Yes, it is possible to separate work from home if you are an executive. There are conscious principle decisions you can make as well as practical ones that will make this easier for you.
If your spouse, family and personal life are a priority then it is easier to separate work from home most of the time. However, when we are using work as a means of avoiding emotional intimacy with our loved ones, then we may well choose to focus more on work. A senior manager once commented that it is easier to deal with work issues than her children’s emotional issues!
Here are some ideas to separate work from home:
Give yourself permission to switch off from work when you are at home. This will make it easier to separate work from home. Executives are not paid to work or be available 24 hours a day. So you have a right to private time. When you are driving home, make a conscious decision to switch off from work and refocus your attention on your time at home.
Change from your work clothes into casual clothes when you arrive home. This will help you separate work from home more easily. By doing this you are leaving the energy of work behind. You are also giving your family the message that you are out of work mode. Make it a conscious activity: recognise that you are taking on a different role at home now. Put your cell-phone off or place it in your office. If you continue to take calls after hours you are giving colleagues or clients a clear message that you are available after hours. This will happen at the expense of being fully present for your loved ones and your own need for a break. Set a cut-off time for taking work calls.
Many executives like to have 30 minutes of “me” time when they arrive home. This time is to unwind before they are available emotionally for their family. This mini break will make it easier to separate work from home. So use this time to unwind: walk around the garden, go for a quick walk or jog, take the dog for a run, throw ball with your youngsters, etc. This time is just to switch off for a short while.
One executive commented that he used to become quite abrupt with his teenage son when he arrived home. He realised he was putting his need for some “time out” before his relationship with his son. When he realised this, he was able to make himself available for his son. His self-awareness made him more conscious of the impact of his behaviour.
Make a conscious decision to see yourself in a different role at home. This will help you separate work from home. At work you are the busy executive who has a team of people to whom you can delegate and where you are in control. Re-frame your role at home. At home you are the person who is interested in what has been happening in the lives of your wife and children. A client complained of a “marriage by objectives” as his corporate wife used to come home and expect a progress report from him on his own business! So be weary of how you come across with your loved ones.
Make a conscious decision to connect with everyone at home. Remember deep down each of us has a need to be heard and to be seen as being unique. Check in with everyone at home for a few minutes. Instead of going to your study or the TV room, pop in to your children’s rooms and see what they are doing. See your role at home more as the listener not the fixer of problems. Most times our children just want to chat and share their experiences. Consciously take a back seat at home or tackle home projects with the help of your children.
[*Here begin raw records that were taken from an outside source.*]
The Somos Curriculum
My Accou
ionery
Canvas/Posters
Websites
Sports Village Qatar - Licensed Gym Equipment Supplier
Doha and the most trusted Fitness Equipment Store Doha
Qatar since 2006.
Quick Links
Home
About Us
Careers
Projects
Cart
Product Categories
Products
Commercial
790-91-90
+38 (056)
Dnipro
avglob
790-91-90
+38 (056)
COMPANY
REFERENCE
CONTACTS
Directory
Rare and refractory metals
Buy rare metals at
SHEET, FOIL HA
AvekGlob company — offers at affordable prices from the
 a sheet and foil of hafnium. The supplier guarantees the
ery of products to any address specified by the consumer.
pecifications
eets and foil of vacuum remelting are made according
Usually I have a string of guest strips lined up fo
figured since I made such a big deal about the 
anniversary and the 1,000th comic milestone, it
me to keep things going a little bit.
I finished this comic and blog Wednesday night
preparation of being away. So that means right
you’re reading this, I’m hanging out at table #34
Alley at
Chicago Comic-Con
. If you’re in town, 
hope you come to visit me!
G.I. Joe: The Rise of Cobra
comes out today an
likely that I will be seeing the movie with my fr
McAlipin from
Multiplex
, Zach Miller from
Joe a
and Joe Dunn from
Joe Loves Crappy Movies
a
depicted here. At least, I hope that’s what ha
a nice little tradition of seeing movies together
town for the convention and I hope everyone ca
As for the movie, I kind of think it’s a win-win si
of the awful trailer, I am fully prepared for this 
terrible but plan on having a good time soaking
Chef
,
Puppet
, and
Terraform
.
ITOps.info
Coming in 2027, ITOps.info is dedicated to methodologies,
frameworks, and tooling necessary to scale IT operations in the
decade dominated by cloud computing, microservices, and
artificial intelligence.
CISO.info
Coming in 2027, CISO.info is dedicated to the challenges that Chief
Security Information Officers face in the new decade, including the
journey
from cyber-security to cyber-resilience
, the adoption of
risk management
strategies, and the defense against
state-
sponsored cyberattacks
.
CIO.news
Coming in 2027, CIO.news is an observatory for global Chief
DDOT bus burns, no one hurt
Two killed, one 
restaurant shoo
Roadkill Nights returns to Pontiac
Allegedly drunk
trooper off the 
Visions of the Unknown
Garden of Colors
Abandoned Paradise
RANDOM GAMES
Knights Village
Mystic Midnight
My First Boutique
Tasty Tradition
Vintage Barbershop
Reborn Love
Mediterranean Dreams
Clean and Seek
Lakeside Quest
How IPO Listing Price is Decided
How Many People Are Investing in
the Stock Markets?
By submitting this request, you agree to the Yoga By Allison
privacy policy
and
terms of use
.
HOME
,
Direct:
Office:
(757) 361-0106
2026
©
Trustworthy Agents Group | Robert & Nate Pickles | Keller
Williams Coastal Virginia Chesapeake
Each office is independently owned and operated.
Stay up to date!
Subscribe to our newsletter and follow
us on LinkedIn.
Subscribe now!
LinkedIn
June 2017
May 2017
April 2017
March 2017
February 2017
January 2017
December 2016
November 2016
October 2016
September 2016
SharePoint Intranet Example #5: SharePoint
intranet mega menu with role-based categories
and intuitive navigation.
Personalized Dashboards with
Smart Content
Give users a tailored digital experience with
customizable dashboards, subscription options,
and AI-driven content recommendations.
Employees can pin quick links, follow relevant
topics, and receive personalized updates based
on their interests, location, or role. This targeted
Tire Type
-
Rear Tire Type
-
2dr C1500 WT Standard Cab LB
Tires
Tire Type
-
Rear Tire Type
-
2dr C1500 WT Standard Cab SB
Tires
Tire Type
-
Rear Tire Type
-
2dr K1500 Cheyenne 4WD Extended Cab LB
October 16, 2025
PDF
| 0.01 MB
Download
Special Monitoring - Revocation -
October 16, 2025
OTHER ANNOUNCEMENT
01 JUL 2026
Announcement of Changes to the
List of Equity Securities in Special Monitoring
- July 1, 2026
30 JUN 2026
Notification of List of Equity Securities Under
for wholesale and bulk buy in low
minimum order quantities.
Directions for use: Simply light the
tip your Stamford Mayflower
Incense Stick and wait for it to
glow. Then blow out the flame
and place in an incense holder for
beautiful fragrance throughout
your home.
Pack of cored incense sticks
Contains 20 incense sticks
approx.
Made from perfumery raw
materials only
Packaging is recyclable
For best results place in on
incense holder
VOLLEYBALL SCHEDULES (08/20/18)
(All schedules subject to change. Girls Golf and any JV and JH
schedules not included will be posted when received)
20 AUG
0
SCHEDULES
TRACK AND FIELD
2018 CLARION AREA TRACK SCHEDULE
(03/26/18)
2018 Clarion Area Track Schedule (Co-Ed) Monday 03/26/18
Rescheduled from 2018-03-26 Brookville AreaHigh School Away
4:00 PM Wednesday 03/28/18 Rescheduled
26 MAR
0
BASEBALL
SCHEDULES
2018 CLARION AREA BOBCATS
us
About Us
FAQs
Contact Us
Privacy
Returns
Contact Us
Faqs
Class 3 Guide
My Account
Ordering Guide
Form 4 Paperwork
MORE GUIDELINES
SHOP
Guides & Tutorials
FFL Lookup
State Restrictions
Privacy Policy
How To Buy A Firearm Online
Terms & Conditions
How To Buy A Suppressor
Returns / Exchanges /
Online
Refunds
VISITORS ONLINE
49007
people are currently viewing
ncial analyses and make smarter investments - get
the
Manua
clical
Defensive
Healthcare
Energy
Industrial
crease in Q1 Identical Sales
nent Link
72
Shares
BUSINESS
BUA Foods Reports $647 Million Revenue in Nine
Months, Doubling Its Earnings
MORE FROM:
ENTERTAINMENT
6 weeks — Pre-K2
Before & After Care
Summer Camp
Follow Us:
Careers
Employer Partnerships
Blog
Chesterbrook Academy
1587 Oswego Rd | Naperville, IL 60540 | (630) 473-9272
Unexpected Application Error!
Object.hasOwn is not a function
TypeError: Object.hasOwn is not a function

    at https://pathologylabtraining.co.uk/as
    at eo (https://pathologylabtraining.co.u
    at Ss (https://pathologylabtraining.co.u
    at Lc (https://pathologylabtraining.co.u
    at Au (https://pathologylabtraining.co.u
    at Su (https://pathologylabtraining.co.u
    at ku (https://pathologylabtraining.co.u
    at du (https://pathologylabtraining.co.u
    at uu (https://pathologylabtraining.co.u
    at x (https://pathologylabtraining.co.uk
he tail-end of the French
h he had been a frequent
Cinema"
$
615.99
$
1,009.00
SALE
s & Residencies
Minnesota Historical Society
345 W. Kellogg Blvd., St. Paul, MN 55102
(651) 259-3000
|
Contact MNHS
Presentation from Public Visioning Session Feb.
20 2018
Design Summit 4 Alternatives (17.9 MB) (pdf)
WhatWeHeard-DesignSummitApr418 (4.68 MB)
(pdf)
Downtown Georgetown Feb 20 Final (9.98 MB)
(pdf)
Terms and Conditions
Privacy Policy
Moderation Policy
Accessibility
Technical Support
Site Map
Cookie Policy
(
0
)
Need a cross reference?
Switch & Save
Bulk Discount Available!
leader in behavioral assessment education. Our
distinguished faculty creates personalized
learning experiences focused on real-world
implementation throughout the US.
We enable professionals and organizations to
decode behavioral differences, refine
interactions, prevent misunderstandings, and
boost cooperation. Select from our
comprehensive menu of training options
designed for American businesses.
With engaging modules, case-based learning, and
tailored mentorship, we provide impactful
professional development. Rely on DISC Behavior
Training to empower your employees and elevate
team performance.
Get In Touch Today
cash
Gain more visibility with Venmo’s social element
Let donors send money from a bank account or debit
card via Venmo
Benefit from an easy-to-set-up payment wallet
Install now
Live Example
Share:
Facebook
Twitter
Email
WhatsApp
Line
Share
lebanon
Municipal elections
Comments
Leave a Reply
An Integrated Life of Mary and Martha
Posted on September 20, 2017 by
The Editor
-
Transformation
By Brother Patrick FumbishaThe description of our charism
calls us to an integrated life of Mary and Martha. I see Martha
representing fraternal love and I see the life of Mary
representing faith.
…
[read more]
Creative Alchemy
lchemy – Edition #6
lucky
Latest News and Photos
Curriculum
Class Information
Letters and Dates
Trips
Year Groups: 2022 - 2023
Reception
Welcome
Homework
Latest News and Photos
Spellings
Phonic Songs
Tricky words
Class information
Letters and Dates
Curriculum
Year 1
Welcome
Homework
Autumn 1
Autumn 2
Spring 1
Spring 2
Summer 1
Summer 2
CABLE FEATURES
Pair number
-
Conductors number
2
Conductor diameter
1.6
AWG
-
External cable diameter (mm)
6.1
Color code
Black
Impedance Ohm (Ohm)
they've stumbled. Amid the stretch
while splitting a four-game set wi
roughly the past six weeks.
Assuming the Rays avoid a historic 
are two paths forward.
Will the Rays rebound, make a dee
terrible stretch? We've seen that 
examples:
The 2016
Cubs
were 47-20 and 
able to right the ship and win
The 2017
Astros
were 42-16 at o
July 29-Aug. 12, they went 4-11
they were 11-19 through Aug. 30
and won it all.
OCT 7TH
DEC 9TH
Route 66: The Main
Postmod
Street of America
If you travel a great deal you may make some principle decisions: e.g. to always have a meal together when you are at home, away from the television, your iPad and cell-phone. Many of my therapy clients comment on their absent fathers who worked long hours. They also comment on how their father was not involved in their upbringing and never attended school sports activities.
Bring a little consciousness to your work-life balance and see what positive shifts this brings to the dynamics at home. If you feel you are falling a little short concerning work-life balance you may benefit from some family counselling.